=== Selected extract ===
────────────────

What we can learn from reflecting on startups, innovation and artificial intelligence

By Dr. Christian Hugo Hoffmann

House of Lab Sience AG, Geschaeftsleitung Christian Hugo Hoffmann, 23.6.21, Foto: Manuela Matt

Summary

This position paper, which will be published as a larger version in the collected volume “Artificial Intelligence, Entrepreneurship and Risk” by Springer, develops a thesis which is twofold: On the one hand, there are tipping points in our founder cultures, according to which both the way firms are built and the specific founder personalities can change fundamentally. On the other hand, it is argued that we face two global tipping points in our startup cultures. The first, heralding Entrepreneurship 2.0, challenges a key characteristic of startup formations and of startup founders, namely that these activities and personalities are associated with a comparatively high level of risk-taking. In the era 3.0, by contrast, companies will no longer be established and run solely by human entrepreneurs, but in (a large?) part also by artificial intelligence (AI). In a later section of this article, I outline the requirements that AI systems must fulfill for qualifying for this era 3.0.

Introduction

The importance of this article, where the concepts of Entrepreneurship 1.0 to 3.0 are formed for the first time to the best of my knowledge, is first of all based on the observation that entrepreneurship and startup careers have faced a hard time. One reason is that most young talents and university graduates prefer to work for the state (which is associated with security and predictability of life circumstances) than to build a career in the “free” economy (where overtime and fluctuations are feared). Put in a provoking way, they would rather administrate and redistribute “public funds” instead of earning what can subsequently be administrated and redistributed via taxes and levies.

With my contribution at hand, which draws on a wealth of first-hand experience of entrepreneurship, I would like to advocate a revaluation of entrepreneurship and raise enthusiasm for innovation creation, which startups stand for more than any other form of enterprise. And this purpose, which is pivotal for individuals as well as the economy as a whole, is served from an unusual perspective in what follows, distinguishing between Entrepreneurship 1.0, 2.0, and 3.0 in a systematic manner.

What is entrepreneurship resulting in Entrepreneurship 1.0?

Entrepreneurs embody the creative power of free markets and ensure the prosperity of societies (Hoffmann, 2015). Surprisingly, however, economists largely ignore the role of the entrepreneur, the concept is often insignificant and marginalized in this community. The explanation for this can be found in the neoclassical focus on equilibria and perfect competition.

In a refreshing departure from this tradition, Austrian economist Joseph A. Schumpeter (1908, 1939) coined the most pronounced concept of the entrepreneur to date (Frambach et al., 2018). In his understanding, the entrepreneur does not bring the economy into a state of equilibrium, but leads it out of a static state. (S)he is the creative-heroic figure who successfully harnesses technical inventions and permanently changes and advances the economy and society by creating new products, designing novel methods, or opening up uncharted markets. The Schumpeterian entrepreneur is, therefore, an innovator or a creative destroyer of the status quo, who is able to convince people (customers) of a new offer. (S)he gains a monopoly profit from these activities before imitators catch up, ultimately resulting in a market which enters a phase of stagnation again. Schumpeter’s concept of the entrepreneur is refreshing because it places the entrepreneur at the center of market activity as a formative phenomenon and does not see her/him merely in functional terms, as a decision-maker and risk-bearer, or marginally as a basically interchangeable assistant in fulfilling consumer wishes. The typification of the entrepreneur as an active, individual shaper and creator who disrupts markets is most likely to correspond to the self-image of many entrepreneurs today and it is captured in my notion of Entrepreneurship 1.0.

────────────────

=== Information shown ===
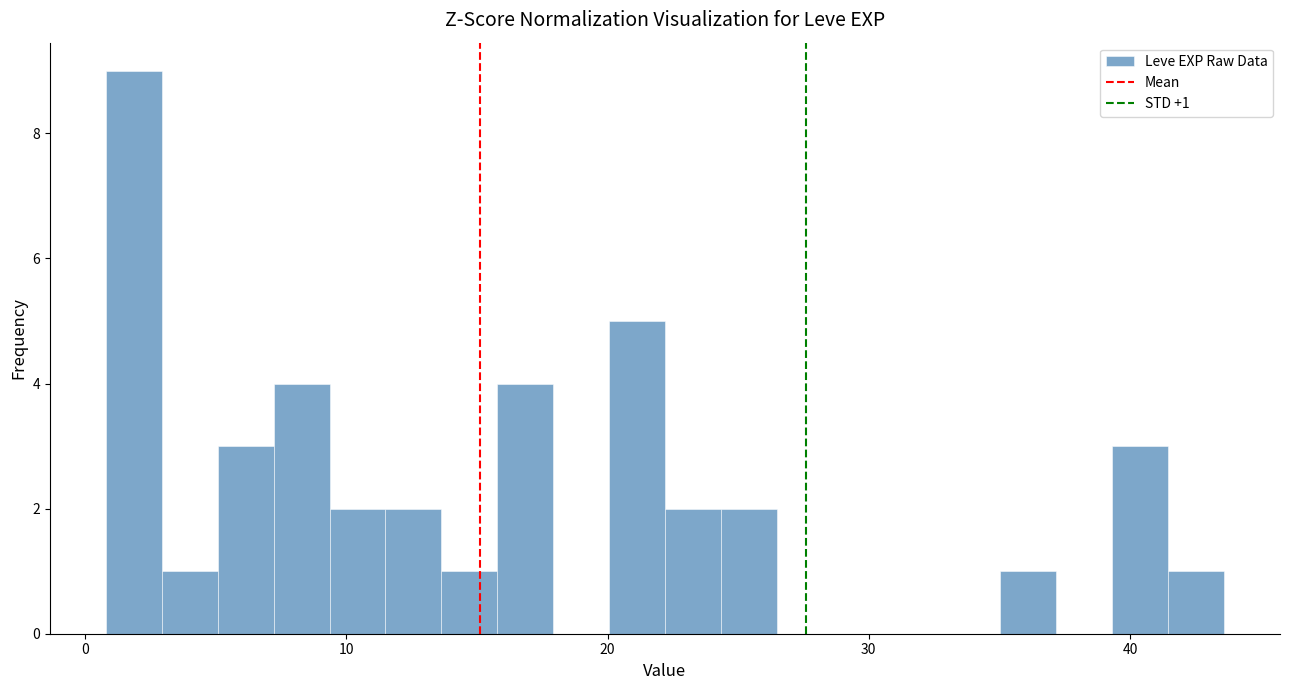

Around what value on the x-axis is the tallest bar? Give the approximate position of its centre, as read against the axis.

2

────────────────

=== Study questions ===
1 > Answer these from the article on startups, innovation and AI:
(a) Which publisher will bring out the larger version of the position paper?
(b) According to the introduction, where do most young talents and university graduates prefer to work?
(c) Which economist does the article say coined the most pronounced concept of the entrepreneur to date?
2 > According to the article on startups, innovation and AI, what are all the ways the Schumpeterian entrepreneur changes and advances the economy and society?
3 > Extend the article on startups, innovation and AI with the next part, picking up after its closing sentence on Entrepreneurship 1.0.

=== Responses in order ===
1 >
(a) Springer
(b) For the state
(c) Joseph A. Schumpeter

2 >
- Creating new products
- Designing novel methods
- Opening up uncharted markets

3 >
Apart from the Schumpeterian entrepreneur figure as the essence of modeling Entrepreneurship 1.0 as well as both the close and necessary tie between being an Entrepreneur 1.0 and taking substantial risks with founding and running a venture, what other features can be detected to characterize Entrepreneurship 1.0, especially vis-à-vis the Entrepreneurship 2.0/3.0:

  • In Entrepreneurship 1.0, focus is on the individual entrepreneur or a small group of entrepreneurs (the founding or core team) and the entrepreneur is an innovator, a source of new ideas, goods, services, and business/or procedures.
  • An entrepreneur of 1.0 is a human individual who creates and invests in one or more businesses, but focuses on one business at a time, bearing most of the risks and enjoying a decent portion of the rewards.[1]
  • A startup of Entrepreneurship 1.0 is a very risky and for some time unprofitable endeavor which is seeking profits, but requires that additional capital is injected by new, external investors in return for shares of the startup. A startup is, at least initially, not creditworthy, i.e., is not qualified to take loans from a bank.
  • Raison d’être: A startup of Entrepreneurship 1.0 is set up to translate new technologies (such as generative AI nowadays) or inventions into innovations coupled with the prospect of disrupting a market. Or a startup of Entrepreneurship 1.0 is set up for designing and applying a new business model to disrupt a market. 

A well-known example of Entrepreneurship 1.0 is Airbnb, operating an online marketplace for short-term homestays and experiences. Airbnb has been credited with revolutionizing or disrupting the tourism industry, and, by now, transformed into an established company with an impressive valuation and a sound, validated and working business, acting as a broker and charging a commission for each booking on the Airbnb platform. This was not foreseeable when the company was founded in 2008 by Brian Chesky, Nathan Blecharczyk, and Joe Gebbia. Because few would have thought back then that many people in the USA or throughout the world would open the doors of their private home to strangers to let them stay for one or more nights. And even less would have betted on a multi-billion business based on that hypothesis which is why the founding team also faced a difficult time first raising funds from investors to whom they could initially only present low user numbers, and thus an unprofitable business on paper. Even though one could contend that some substantial tech is involved with the platform/website (especially given the time of 2008) to explain Airbnb’s success, I would rather highlight the new business model which even inspired (together with Amazon and a few others) a whole new segment of economics, namely the so-called platform economy (Parker et al., 2017).

What is Entrepreneurship 2.0 and why do I reckon with it?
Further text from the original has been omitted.